In this sequel to Silver Birch, Connie makes a desperate bid with a sadistic horseman that she will either tame that man's mistreated horse or else forfeit her own mare, Silver Birch.
I was going to give this three stars, which would've been the most I'd ever given a Dorothy Lyons, but the last 50 pages were so bad that the third star fizzled and died.
This is the second book of a quartet about the improbably named Connemera McGuire and her horses. I'd read the third book, Golden Soverign back in the 1990s, so I was curious about the preceding books.
I should've stayed curious.
This book is a mess. I know it's aimed for 12 year old girls, but events happened so fast that it was hard to figure out what was going on. Even Lyons couldn't keep things straight. Midnight Moon is described as a Thoroughbred, but by the last 50 pages, she's suddenly transformed into an American Saddlebred. Like other Lyons books, Midnight Moon is a problem horse, and the girl needs to figure her out. The answers to her problem were painfully obvious.
Connemera's mother gets cancer, but the word "cancer" is never used. It's baffling. I guess it was considered a swear word in 1941 (the year this was published). The Mayo Clinic is called "Mayo's". I wonder if "Mayo Clinic" were considered swear words, too.
Connemera joins a drill team. Before the cavalry was disbanded after WWII, junior drill teams seemed to be a fad; a fun activity to train future cavalry soldiers. So, we get descriptions of drill practices. Big tip for all writers -- you CAN'T write about drills effectively unless you have diagrams. There aren't any diagrams here. You're on your own. And the drill team had basically nothing to do with the plot. It was just filler in a book with too much going on to begin with.
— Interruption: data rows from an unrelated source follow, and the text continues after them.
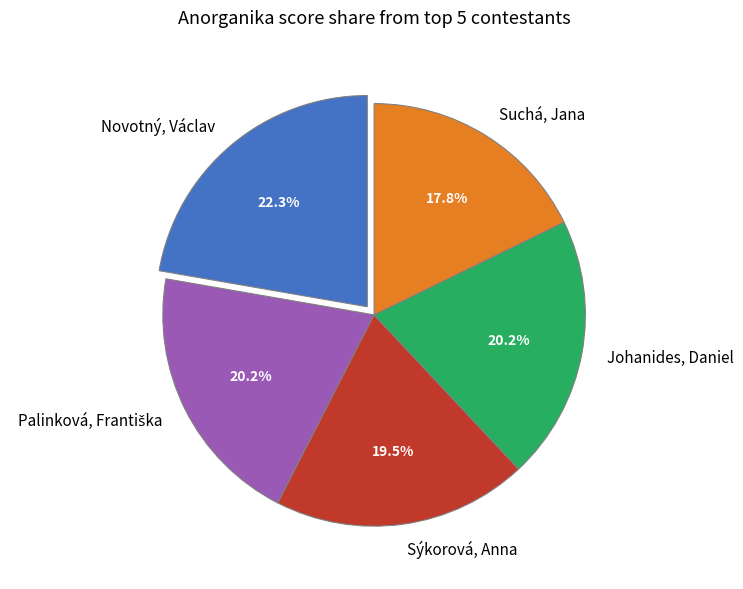

What is the largest slice in the pie chart?

Novotný, Václav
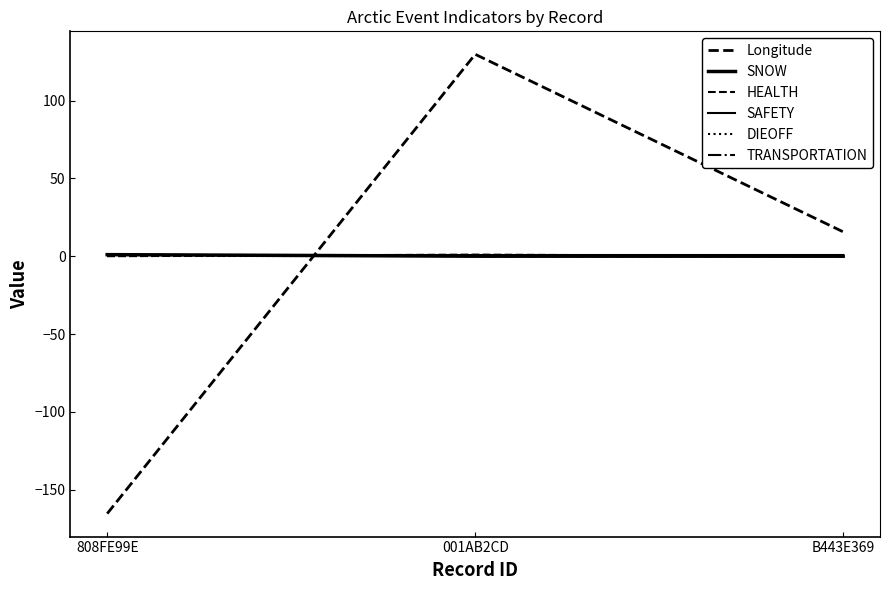

Is this an area chart (filled region under the line)?

No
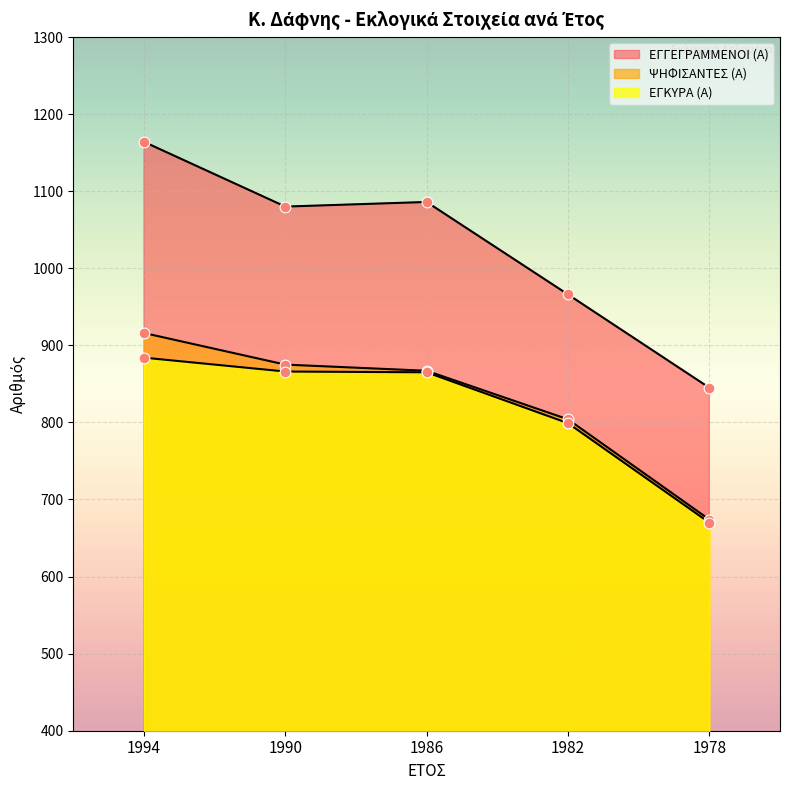

Which series contains the highest Y value?

ΕΓΓΕΓΡΑΜΜΕΝΟΙ (Α)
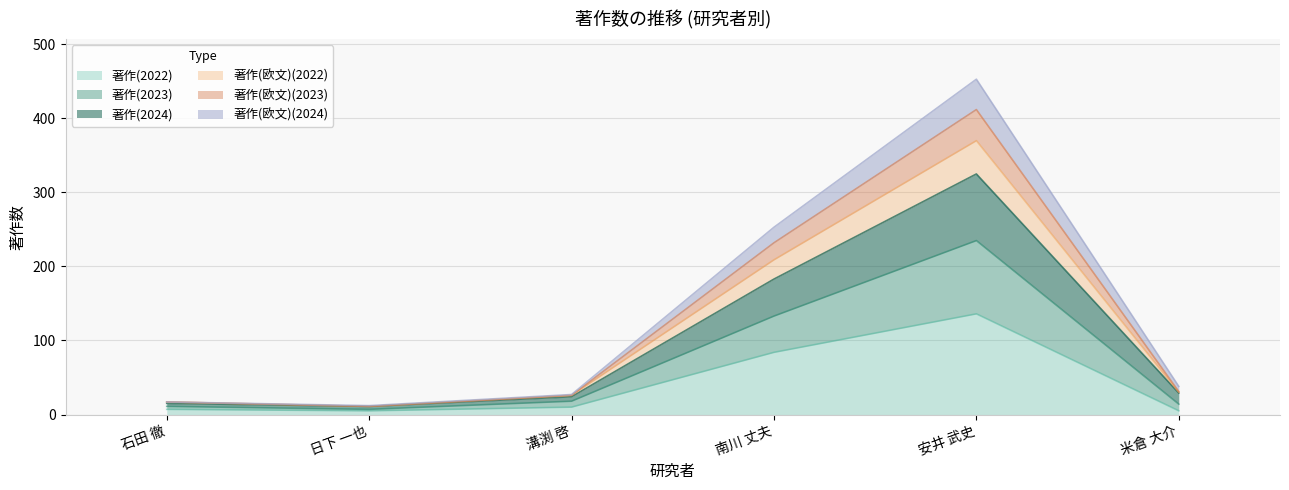

Rank the series by their maximum value, from lowest to highest.

著作(2022), 著作(欧文)(2022), 著作(2023), 著作(欧文)(2024), 著作(欧文)(2023), 著作(2024)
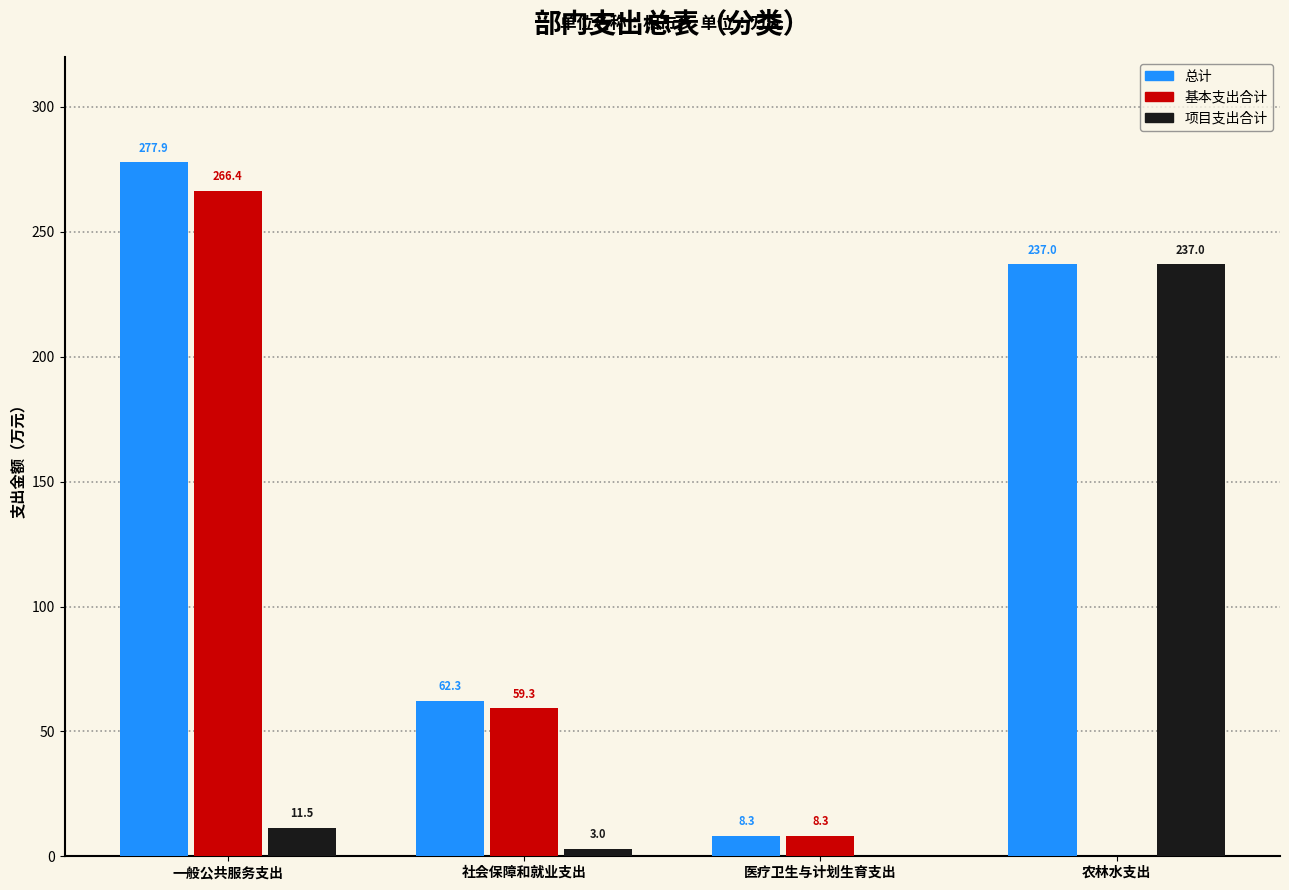

Where does the 总计 series first go above 237?

一般公共服务支出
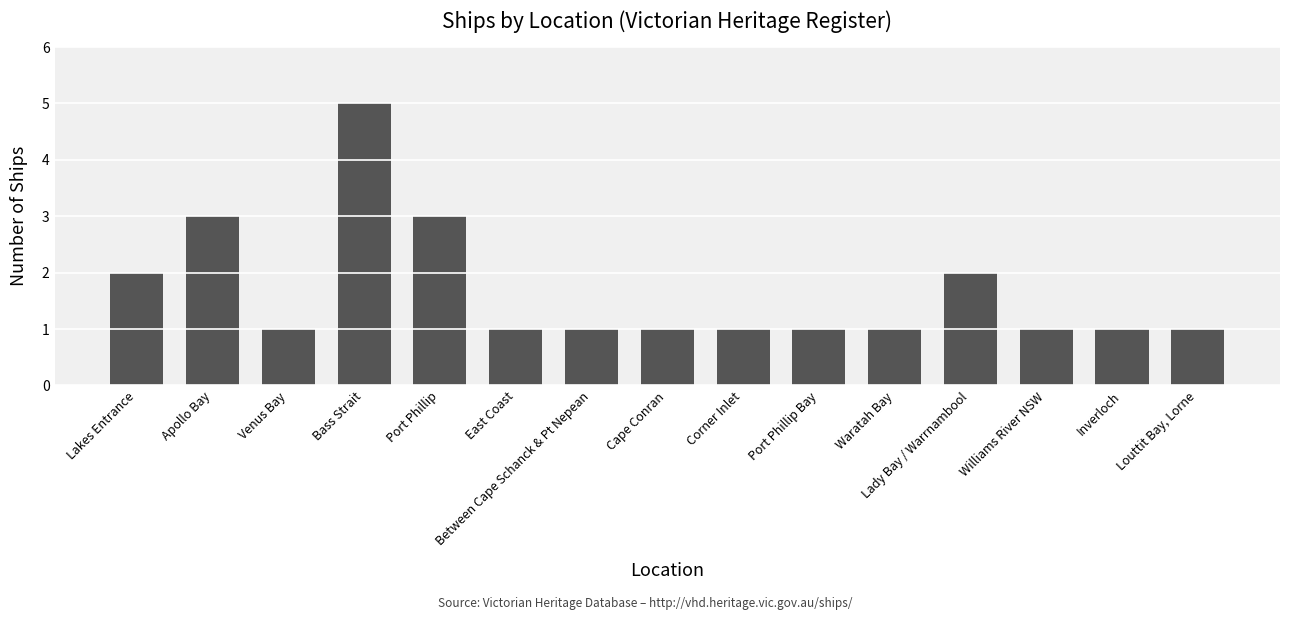

Between Cape Conran and Lady Bay / Warrnambool, which is larger?

Lady Bay / Warrnambool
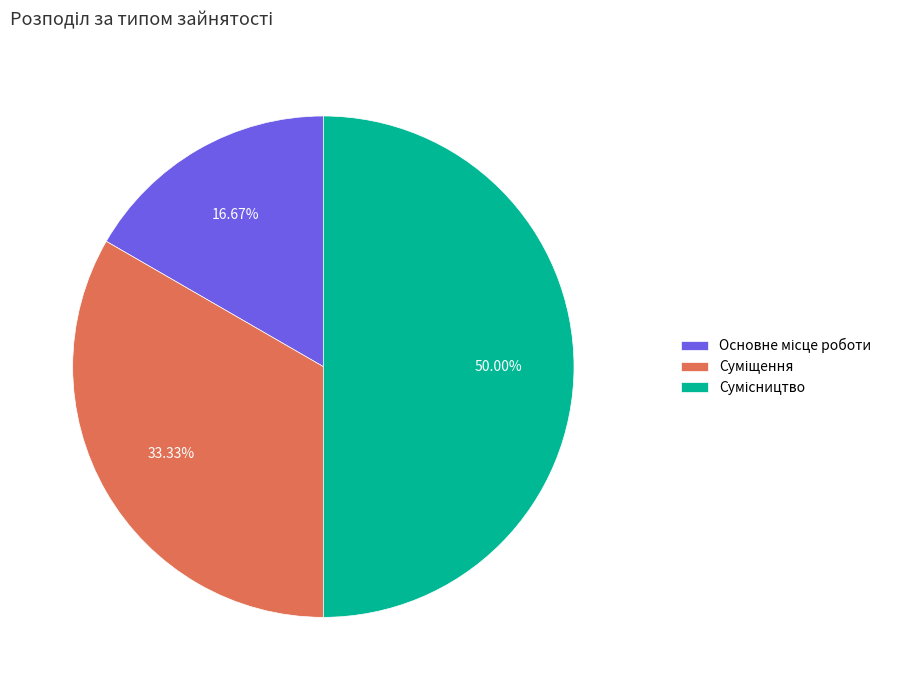

The Суміщення slice represents 33% of the pie. True or false?

True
And the excreable excuses for illustrations! Most of Lyons' books were illustrated by the late, great Wesley Dennis. Usually, they were the only good things about the book. Here, there's another illustrator who draws ugly horses and people. He didn't read the text, so makes a draft horse look like a Thoroughbred. The bad guy is dressed in good riding clothes, although he's described as poor and a horrible rider.
Lyons assumes that everyone has read the first book in the series. There is a hasty, but really incomplete backstory. People and horses were never introduced. They just appear and disappear.
If you really want to dip your toes into this mess, the book is currently up on The Open Library, but I don't know for how much longer. The first book in the series, Silver Birch is not there.
This is a sequel to Silver Birch. The girl in Silver Birch repeats her success in training a horse that was abused by it's owner. She wins a bet and the horse.